There are two possible outcomes that might happen concurrently. Because of the increased costs associated with market approval, you need a much more resilient business case. First, this might drive consolidation of the industry, because bigger players can absorb these costs more easily. Second, it might lead to less innovation in therapeutic areas where the market is smaller. We’ll probably see an increase in M&A activity in the future. But at the same time, the healthcare sector will experience a wave of digitalization that has accelerated with Covid. There will be plenty of opportunities for startups.
“We’ll probably see an increase M&A activity in the future. “
What does a company need to consider when it wants to bring a MedTech device to the market?
From the start, everything needs to be well-documented, starting from the proof of concept, technical components and evidence plan to the risk analysis. There needs to be a strong emphasis on this, as otherwise, missing documentation will come to haunt you later. The question which target markets you chose, and hence which regulatory strategy, depends on the business plan, i.e. what product and performance claims the company might support with data. The clinical data that is needed for approval might differ if you target the US or EU first. And it should be explored early which medical centers will gather this data. They might have limited resources as well. It should be decided if you want and can do regulatory affairs inhouse or want to work with a consultant/contactor/service provider.
Is it better to target the US or EU market first?
There are a lot of moving parts right now that affect this decision. The UK, an important market, has left the EU, and we’ll see what new regulatory regime they will adopt. In Switzerland, there is a political motion to adopt FDA approval. If both the UK and Switzerland would opt for the FDA, this could clearly change the market entry strategy. Points to consider aren’t just the size of the market, but also the speed of the regulatory process, the availability of investor’s money in these markets and last but not least the opportunity for creation of an early revenue stream.

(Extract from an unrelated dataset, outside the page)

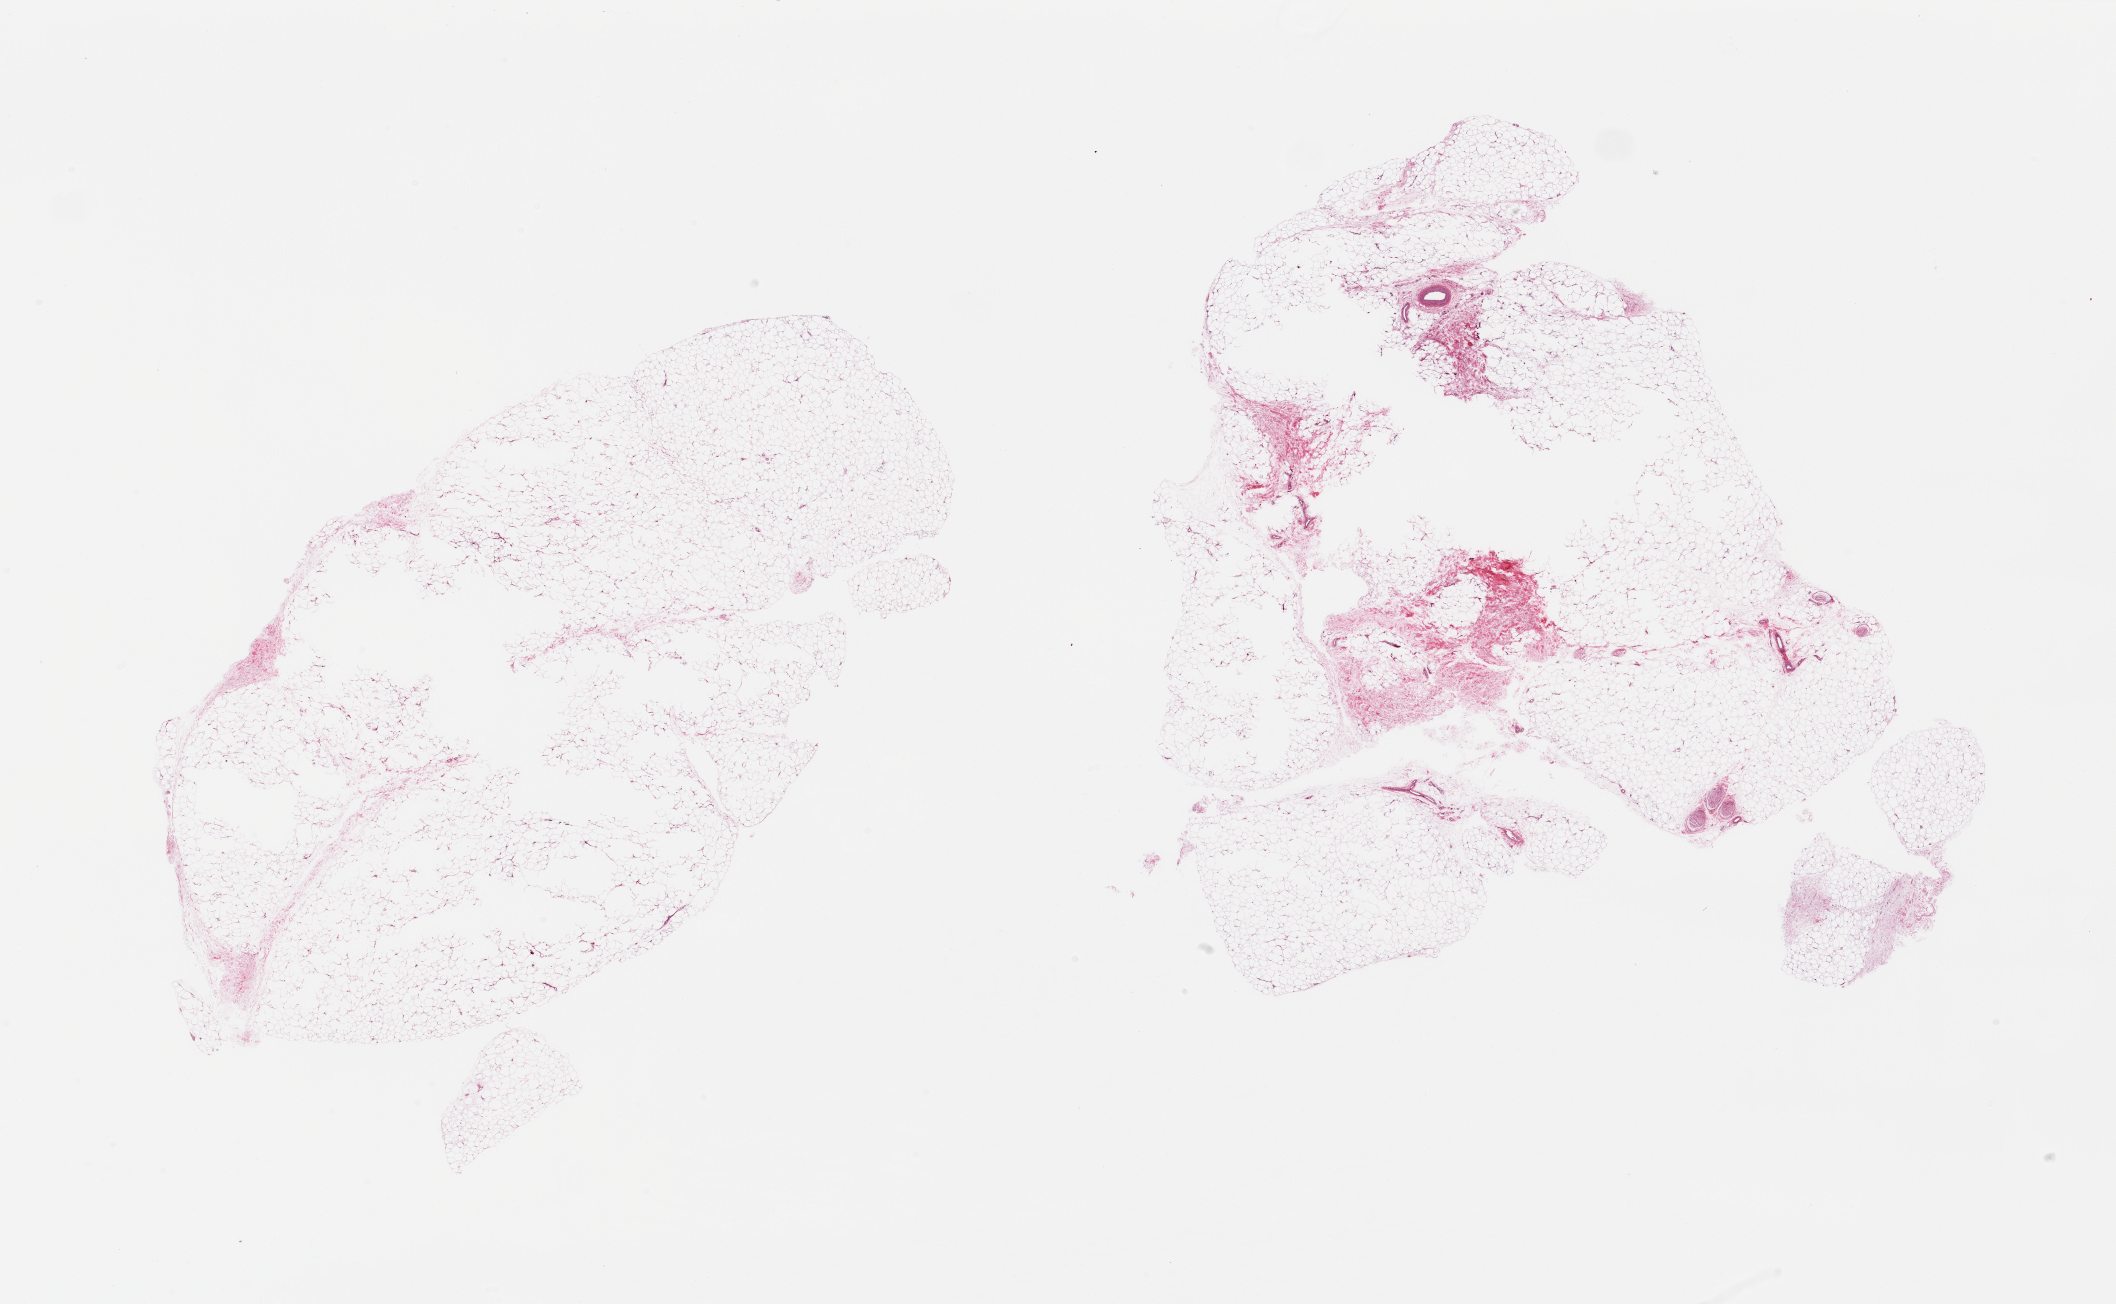
Whole-slide image, haematoxylin and eosin stain, brightfield, a low-resolution overview of the entire scanned area, about 33.5 x 20.6 mm (slide scanned at 20x), PAXgene-fixed paraffin-embedded (PFPE) section, target tissue: adipose tissue, tissue donor sample. Female donor.
Review note (as recorded): 2 pieces; central defects (?poor fixation), ~15% of 1 piece is fibrous/vessel/nerve.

Some MedTech companies even opt for Australia and New Zealand as first markets, because the hurdles are lower there. One thing is clear, Europe is a less homogenous market now than before.
We haven’t talked about reimbursement of the technology yet, but that is not part of the approval process.
No, here every country has its own health authority that decides on reimbursement. But all of them require evidence data supporting the product and performance claims.
What about digital therapies, where are the pitfalls in the approval process there?
They often get to the market faster as implantable devices that have a long R&D process. I’d say with digital therapies, the critical question is more about the go-to-market strategy, and if they are just a nice-to-have or clearly improve the clinical outcome. If you’re going to sell digital solutions to hospitals, there are a lot of different stakeholders and resources for IT are scarce. So there is the question about the business model, if you need to generate revenue with the technology or if it is an enabling technology, for example a software that helps visualize things during operations. There will be a lot more data in the future that will allow us to act upon it. Take a simple thing such as a registry for knee and hip implants, that over time, will allow to compare the outcomes between hospitals or even doctors. I think we just have started to use data in healthcare, and there are, of course, many challenges such as cybersecurity and data privacy, but I’m confident there will be a lot of interesting innovation.